Lines of data
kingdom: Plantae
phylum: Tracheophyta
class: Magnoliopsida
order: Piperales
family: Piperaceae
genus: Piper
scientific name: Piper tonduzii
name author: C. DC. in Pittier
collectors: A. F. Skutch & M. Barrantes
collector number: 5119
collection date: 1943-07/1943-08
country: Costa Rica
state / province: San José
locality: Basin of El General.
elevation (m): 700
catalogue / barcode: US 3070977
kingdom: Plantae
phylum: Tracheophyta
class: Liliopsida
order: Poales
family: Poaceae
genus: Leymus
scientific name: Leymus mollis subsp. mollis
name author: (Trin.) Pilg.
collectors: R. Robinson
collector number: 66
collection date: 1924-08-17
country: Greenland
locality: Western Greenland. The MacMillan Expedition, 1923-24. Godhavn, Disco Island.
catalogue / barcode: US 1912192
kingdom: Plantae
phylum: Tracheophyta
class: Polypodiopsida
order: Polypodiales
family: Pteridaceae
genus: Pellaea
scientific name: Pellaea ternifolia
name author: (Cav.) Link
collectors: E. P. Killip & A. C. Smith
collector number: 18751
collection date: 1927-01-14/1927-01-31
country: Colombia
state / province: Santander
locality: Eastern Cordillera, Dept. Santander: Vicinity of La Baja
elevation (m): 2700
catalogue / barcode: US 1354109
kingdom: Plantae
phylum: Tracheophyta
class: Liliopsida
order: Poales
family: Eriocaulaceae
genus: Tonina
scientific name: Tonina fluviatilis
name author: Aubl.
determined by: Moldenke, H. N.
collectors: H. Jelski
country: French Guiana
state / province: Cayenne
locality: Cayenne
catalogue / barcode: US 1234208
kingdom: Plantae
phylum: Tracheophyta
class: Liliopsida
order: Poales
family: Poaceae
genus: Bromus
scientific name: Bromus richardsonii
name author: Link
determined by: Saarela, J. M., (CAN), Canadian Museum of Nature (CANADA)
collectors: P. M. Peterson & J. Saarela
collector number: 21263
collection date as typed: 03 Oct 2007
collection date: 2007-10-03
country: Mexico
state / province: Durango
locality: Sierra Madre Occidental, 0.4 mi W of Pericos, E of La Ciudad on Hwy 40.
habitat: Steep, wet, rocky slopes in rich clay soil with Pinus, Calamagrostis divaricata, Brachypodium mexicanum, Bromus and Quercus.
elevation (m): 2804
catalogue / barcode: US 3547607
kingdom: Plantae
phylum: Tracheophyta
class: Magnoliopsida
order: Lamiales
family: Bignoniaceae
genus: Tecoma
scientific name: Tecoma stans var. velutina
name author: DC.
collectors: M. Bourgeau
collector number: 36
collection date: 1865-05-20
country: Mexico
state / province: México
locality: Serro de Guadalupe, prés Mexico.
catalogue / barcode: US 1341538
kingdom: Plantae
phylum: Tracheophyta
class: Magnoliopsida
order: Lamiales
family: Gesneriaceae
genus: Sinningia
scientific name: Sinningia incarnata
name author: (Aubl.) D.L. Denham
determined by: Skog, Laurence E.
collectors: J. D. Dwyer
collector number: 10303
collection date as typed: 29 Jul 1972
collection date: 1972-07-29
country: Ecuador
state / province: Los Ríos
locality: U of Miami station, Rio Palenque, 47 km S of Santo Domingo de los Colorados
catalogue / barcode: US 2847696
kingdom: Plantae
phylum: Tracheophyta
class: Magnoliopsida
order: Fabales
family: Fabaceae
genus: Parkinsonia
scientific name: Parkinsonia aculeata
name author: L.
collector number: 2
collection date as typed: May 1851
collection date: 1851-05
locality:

SET EXERCISE | Copy every one of these lines word for word, from first to last.

RESPONSE TO THIS EXERCISE |
kingdom: Plantae
phylum: Tracheophyta
class: Magnoliopsida
order: Piperales
family: Piperaceae
genus: Piper
scientific name: Piper tonduzii
name author: C. DC. in Pittier
collectors: A. F. Skutch & M. Barrantes
collector number: 5119
collection date: 1943-07/1943-08
country: Costa Rica
state / province: San José
locality: Basin of El General.
elevation (m): 700
catalogue / barcode: US 3070977
kingdom: Plantae
phylum: Tracheophyta
class: Liliopsida
order: Poales
family: Poaceae
genus: Leymus
scientific name: Leymus mollis subsp. mollis
name author: (Trin.) Pilg.
collectors: R. Robinson
collector number: 66
collection date: 1924-08-17
country: Greenland
locality: Western Greenland. The MacMillan Expedition, 1923-24. Godhavn, Disco Island.
catalogue / barcode: US 1912192
kingdom: Plantae
phylum: Tracheophyta
class: Polypodiopsida
order: Polypodiales
family: Pteridaceae
genus: Pellaea
scientific name: Pellaea ternifolia
name author: (Cav.) Link
collectors: E. P. Killip & A. C. Smith
collector number: 18751
collection date: 1927-01-14/1927-01-31
country: Colombia
state / province: Santander
locality: Eastern Cordillera, Dept. Santander: Vicinity of La Baja
elevation (m): 2700
catalogue / barcode: US 1354109
kingdom: Plantae
phylum: Tracheophyta
class: Liliopsida
order: Poales
family: Eriocaulaceae
genus: Tonina
scientific name: Tonina fluviatilis
name author: Aubl.
determined by: Moldenke, H. N.
collectors: H. Jelski
country: French Guiana
state / province: Cayenne
locality: Cayenne
catalogue / barcode: US 1234208
kingdom: Plantae
phylum: Tracheophyta
class: Liliopsida
order: Poales
family: Poaceae
genus: Bromus
scientific name: Bromus richardsonii
name author: Link
determined by: Saarela, J. M., (CAN), Canadian Museum of Nature (CANADA)
collectors: P. M. Peterson & J. Saarela
collector number: 21263
collection date as typed: 03 Oct 2007
collection date: 2007-10-03
country: Mexico
state / province: Durango
locality: Sierra Madre Occidental, 0.4 mi W of Pericos, E of La Ciudad on Hwy 40.
habitat: Steep, wet, rocky slopes in rich clay soil with Pinus, Calamagrostis divaricata, Brachypodium mexicanum, Bromus and Quercus.
elevation (m): 2804
catalogue / barcode: US 3547607
kingdom: Plantae
phylum: Tracheophyta
class: Magnoliopsida
order: Lamiales
family: Bignoniaceae
genus: Tecoma
scientific name: Tecoma stans var. velutina
name author: DC.
collectors: M. Bourgeau
collector number: 36
collection date: 1865-05-20
country: Mexico
state / province: México
locality: Serro de Guadalupe, prés Mexico.
catalogue / barcode: US 1341538
kingdom: Plantae
phylum: Tracheophyta
class: Magnoliopsida
order: Lamiales
family: Gesneriaceae
genus: Sinningia
scientific name: Sinningia incarnata
name author: (Aubl.) D.L. Denham
determined by: Skog, Laurence E.
collectors: J. D. Dwyer
collector number: 10303
collection date as typed: 29 Jul 1972
collection date: 1972-07-29
country: Ecuador
state / province: Los Ríos
locality: U of Miami station, Rio Palenque, 47 km S of Santo Domingo de los Colorados
catalogue / barcode: US 2847696
kingdom: Plantae
phylum: Tracheophyta
class: Magnoliopsida
order: Fabales
family: Fabaceae
genus: Parkinsonia
scientific name: Parkinsonia aculeata
name author: L.
collector number: 2
collection date as typed: May 1851
collection date: 1851-05
locality:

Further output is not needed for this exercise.